§ **Task brief**: Could you copy out all of the material below word for word, leaving out the pictures?

§ **Working data**:

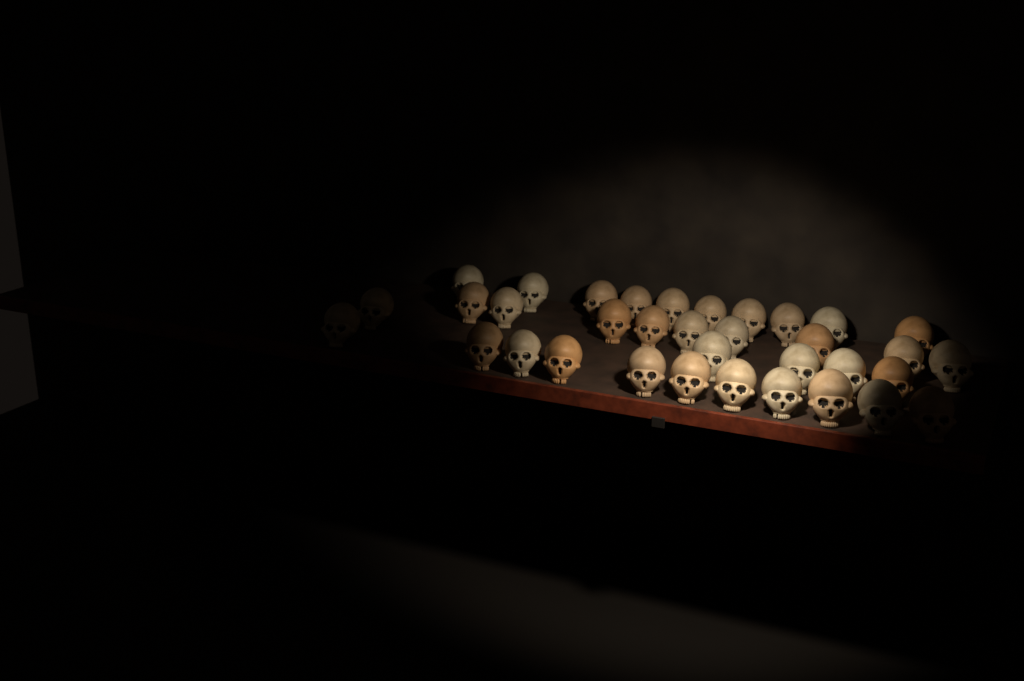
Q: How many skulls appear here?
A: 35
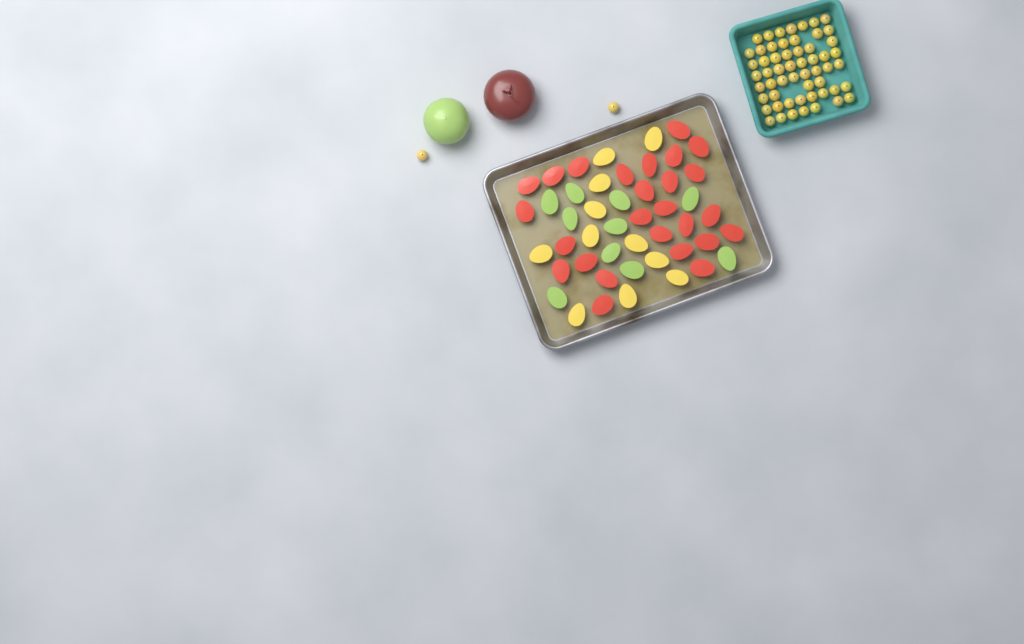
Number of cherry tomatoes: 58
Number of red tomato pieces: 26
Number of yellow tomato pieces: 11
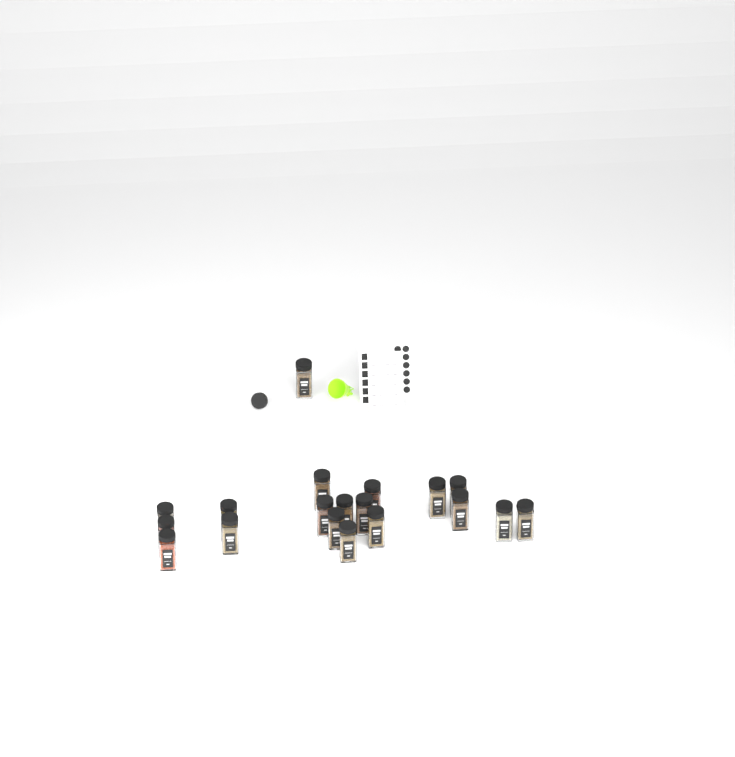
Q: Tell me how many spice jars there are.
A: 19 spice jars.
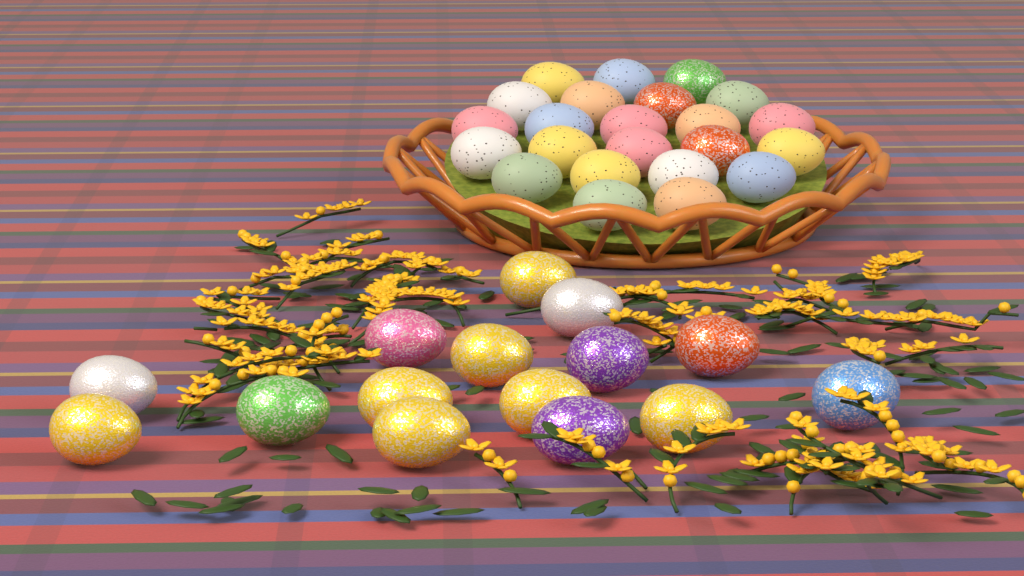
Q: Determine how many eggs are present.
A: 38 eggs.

§ **Result of this exercise**:
Q: How many skulls appear here?
A: 35
Number of cherry tomatoes: 58
Number of red tomato pieces: 26
Number of yellow tomato pieces: 11
Q: Tell me how many spice jars there are.
A: 19 spice jars.
Q: Determine how many eggs are present.
A: 38 eggs.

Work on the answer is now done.